TEXT ->

- - -

With all sorts - Or, “gorgeously;” see the marginal reference. Omit “of armor.”

Verse 5

Libya and Ethiopia, mixed with the northern invaders, are tribes from the extreme south, to show that this is a general combination of the foes of God‘s people.

Verse 7

Spoken ironically. Make all thy preparations, they will be in vain.

Verse 8

As Gog was drawn on to his attack upon Israel in order to his ultimate ruin, therefore his preparations were the first step in his visitation from the Almighty.

After many days - For “many days.” Many a long day shall the hand of God be upon thee, drawing thee on to thy ruin, and in the latter days shalt thou come.

The land - literally, a “land” once laid waste by the sword, but now delivered from it, whose inhabitants once scattered have been gathered together from out of many peoples.

Always - Rather, a long time. The mountains were at the time of Gog‘s advance again cultivated and populous.

And they shall dwell - Rather, and they dwell. It is a description of the actual condition at the time of Gog‘s invasion (compare Judges 18:7). Such was the condition of the restored Jews in their prosperous days, after which came invasion. Such shall be the condition of the Church previous to the final conflict between good and evil.

- - -

DATA RECORDS ->

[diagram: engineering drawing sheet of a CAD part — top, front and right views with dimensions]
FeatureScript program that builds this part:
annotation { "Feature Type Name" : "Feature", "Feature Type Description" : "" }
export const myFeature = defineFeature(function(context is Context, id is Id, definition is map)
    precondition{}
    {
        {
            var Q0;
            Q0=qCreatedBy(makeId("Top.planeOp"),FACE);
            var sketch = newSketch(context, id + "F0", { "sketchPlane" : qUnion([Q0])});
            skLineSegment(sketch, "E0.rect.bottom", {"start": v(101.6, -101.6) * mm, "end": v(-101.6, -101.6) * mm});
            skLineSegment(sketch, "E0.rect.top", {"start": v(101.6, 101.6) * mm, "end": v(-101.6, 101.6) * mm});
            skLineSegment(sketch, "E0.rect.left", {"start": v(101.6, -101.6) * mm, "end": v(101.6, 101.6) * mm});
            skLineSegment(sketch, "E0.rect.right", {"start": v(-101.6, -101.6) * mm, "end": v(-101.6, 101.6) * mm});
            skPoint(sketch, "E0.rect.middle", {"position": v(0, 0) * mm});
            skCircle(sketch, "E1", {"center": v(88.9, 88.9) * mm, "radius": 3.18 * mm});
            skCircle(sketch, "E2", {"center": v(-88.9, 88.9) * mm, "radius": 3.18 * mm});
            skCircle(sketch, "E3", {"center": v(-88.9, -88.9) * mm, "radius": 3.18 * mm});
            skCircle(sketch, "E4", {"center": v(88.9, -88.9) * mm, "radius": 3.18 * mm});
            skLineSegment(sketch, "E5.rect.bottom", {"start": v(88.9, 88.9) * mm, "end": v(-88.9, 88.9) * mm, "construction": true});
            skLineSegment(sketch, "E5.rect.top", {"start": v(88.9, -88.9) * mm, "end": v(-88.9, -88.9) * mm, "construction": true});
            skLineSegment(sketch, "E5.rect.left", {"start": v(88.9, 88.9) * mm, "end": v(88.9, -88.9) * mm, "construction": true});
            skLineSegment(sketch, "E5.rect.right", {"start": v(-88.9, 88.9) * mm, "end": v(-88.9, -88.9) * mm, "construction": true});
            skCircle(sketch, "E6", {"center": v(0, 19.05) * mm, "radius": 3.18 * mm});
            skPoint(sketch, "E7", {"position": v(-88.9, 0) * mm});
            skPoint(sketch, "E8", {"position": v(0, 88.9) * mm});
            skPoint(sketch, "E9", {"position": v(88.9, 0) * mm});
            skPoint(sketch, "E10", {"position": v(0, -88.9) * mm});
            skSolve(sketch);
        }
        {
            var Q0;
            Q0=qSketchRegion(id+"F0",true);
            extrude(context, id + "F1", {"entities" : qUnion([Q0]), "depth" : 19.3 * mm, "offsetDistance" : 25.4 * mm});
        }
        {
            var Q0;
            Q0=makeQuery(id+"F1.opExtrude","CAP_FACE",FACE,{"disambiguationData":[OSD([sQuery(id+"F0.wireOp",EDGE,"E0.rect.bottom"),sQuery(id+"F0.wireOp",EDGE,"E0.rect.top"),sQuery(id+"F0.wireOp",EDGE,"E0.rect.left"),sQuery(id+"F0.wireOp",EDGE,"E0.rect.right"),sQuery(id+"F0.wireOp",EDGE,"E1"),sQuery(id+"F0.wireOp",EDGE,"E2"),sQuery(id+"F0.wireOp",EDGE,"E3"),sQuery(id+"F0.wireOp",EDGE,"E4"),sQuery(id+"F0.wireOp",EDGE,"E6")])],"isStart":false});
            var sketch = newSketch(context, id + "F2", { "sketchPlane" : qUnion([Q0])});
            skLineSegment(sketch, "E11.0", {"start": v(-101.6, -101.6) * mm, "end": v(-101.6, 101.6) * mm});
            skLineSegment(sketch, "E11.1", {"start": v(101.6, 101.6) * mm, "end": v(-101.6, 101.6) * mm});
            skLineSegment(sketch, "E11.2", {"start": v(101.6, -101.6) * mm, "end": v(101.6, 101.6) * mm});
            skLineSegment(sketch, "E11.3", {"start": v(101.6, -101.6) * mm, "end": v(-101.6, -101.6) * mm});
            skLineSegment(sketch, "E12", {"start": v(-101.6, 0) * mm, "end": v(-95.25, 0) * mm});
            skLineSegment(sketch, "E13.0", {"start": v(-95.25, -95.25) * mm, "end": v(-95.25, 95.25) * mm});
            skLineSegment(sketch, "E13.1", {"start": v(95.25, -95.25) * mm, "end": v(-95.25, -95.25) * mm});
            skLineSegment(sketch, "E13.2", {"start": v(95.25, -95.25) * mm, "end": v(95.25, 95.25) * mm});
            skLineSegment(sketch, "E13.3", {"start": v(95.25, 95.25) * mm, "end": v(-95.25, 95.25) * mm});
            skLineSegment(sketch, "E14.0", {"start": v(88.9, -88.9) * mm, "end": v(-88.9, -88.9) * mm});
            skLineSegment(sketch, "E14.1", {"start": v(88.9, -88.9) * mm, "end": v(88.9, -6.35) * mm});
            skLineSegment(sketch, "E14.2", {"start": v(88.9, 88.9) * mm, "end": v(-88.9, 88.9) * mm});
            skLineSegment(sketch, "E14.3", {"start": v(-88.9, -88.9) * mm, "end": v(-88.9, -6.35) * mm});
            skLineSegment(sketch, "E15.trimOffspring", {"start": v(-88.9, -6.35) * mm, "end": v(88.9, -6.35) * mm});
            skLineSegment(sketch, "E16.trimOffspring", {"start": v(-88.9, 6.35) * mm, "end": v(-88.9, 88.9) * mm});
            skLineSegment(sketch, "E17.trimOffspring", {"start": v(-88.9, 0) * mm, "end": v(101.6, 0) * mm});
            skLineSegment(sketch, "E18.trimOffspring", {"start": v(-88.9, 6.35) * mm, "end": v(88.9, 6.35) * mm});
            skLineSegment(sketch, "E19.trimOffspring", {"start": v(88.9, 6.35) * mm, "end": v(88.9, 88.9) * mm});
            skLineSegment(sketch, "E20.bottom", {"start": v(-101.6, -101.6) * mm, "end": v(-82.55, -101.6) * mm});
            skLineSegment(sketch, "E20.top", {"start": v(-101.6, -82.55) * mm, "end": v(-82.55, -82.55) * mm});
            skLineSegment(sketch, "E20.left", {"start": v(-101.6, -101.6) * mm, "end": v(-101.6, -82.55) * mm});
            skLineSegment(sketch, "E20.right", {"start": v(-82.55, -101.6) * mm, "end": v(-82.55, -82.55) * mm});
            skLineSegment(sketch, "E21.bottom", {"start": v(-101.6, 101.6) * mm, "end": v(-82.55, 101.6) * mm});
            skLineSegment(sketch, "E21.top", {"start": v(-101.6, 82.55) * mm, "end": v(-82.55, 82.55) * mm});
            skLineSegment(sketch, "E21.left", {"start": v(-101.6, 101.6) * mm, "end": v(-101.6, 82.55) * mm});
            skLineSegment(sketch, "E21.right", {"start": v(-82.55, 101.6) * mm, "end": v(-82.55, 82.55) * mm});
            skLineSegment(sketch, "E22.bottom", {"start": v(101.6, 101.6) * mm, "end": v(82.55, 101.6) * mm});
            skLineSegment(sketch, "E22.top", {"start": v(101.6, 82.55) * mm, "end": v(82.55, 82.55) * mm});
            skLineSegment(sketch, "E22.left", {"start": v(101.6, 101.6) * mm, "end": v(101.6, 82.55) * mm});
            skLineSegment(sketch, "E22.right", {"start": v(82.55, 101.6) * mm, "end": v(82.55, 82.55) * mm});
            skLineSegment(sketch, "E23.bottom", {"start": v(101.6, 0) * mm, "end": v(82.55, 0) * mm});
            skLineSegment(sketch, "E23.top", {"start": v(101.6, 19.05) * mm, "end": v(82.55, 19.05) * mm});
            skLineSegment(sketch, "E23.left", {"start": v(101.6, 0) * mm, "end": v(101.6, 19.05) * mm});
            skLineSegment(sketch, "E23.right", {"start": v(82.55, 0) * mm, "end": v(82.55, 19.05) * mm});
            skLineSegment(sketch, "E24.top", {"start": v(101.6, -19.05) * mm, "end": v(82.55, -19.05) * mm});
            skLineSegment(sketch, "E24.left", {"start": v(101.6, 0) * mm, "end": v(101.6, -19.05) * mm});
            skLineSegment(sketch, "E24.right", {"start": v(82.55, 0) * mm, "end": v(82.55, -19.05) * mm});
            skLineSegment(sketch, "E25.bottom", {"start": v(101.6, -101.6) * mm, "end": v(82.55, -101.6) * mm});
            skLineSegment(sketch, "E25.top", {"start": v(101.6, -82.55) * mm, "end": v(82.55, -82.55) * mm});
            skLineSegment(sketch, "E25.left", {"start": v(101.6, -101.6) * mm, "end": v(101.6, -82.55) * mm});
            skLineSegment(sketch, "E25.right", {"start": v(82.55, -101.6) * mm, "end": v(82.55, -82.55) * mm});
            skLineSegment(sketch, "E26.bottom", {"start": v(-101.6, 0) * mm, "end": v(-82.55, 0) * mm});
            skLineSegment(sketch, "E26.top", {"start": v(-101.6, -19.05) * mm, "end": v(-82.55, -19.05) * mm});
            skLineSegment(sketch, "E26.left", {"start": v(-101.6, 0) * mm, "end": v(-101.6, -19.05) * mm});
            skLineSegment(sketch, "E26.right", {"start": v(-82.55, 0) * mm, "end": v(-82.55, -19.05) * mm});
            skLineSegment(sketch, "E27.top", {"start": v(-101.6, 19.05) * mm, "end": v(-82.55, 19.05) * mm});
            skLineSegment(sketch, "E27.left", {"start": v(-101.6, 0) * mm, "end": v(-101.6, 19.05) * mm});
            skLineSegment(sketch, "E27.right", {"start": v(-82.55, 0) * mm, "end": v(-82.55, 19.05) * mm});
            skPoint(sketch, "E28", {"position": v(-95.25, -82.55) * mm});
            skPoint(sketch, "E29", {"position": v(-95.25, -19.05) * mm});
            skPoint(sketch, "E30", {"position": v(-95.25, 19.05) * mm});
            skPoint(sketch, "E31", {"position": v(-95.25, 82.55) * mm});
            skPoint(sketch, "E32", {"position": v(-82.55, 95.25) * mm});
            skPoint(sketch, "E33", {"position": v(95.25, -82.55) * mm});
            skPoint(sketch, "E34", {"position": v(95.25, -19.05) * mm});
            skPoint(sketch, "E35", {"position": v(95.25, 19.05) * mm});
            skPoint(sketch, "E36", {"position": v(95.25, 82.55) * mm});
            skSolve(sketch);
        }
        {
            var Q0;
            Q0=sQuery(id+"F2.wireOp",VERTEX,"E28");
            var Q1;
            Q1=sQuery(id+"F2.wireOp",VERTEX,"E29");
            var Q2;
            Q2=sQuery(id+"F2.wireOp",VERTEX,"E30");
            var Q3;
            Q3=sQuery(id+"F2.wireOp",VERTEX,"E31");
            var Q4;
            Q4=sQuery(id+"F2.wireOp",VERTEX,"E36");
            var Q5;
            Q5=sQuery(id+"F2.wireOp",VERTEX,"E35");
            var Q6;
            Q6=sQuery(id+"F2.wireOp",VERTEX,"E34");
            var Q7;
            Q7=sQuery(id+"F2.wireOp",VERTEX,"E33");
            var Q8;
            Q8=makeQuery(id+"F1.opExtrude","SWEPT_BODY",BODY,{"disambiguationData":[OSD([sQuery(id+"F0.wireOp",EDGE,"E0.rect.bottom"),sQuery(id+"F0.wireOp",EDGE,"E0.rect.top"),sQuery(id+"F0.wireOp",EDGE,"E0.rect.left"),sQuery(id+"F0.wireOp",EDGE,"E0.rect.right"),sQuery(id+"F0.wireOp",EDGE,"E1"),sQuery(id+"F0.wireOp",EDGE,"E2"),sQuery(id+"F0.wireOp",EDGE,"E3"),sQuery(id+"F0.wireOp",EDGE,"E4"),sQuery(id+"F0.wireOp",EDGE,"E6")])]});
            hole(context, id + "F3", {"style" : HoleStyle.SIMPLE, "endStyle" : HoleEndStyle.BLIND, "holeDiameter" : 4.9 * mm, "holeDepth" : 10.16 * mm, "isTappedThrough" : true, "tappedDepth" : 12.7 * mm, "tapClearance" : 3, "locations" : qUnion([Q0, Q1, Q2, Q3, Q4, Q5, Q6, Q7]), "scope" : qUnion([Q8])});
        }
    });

- - -

WHAT TO WORK ON ->
a. Could you switch "populous" to "crowded" and give the part of the commentary on Gog between "Always - Rather, a" and "good and evil.", inclusive, once more?
b. Can you pick up the commentary on Gog after its last sentence and carry it on?
The lines after the commentary on Gog come from a separate source.

OUTPUTS IN ORDER ->
a.
Always - Rather, a long time. The mountains were at the time of Gog‘s advance again cultivated and crowded.

And they shall dwell - Rather, and they dwell. It is a description of the actual condition at the time of Gog‘s invasion (compare Judges 18:7). Such was the condition of the restored Jews in their prosperous days, after which came invasion. Such shall be the condition of the Church previous to the final conflict between good and evil.

b.
Verse 11

Unwalled villages - Compare Zechariah 2:4-5.

Verse 14

God will mark the prosperous security of the people, and rise up against them as an easy prey.

Verse 16

I shall be sanctified in thee - I shall be shown to be holy and just in avenging Myself of Mine enemy.

Verse 17

Gog - is not mentioned by name in any existing prophecy before Ezekiel‘s time. The reference here shows

(1) that the conflict with Gog does not represent a particular event, but one of which the prophets in general had to speak;

(2) that in the interpretation of Old Testament prophecy we are to look beyond special fulfillments.

Events in the world‘s history come within a prophet‘s ken as parts of the divine administration whereby evil struggles against but is overcome by good. As every such conflict is a prelude to the final struggle, so its prediction has reference ultimately to the consummation here foretold.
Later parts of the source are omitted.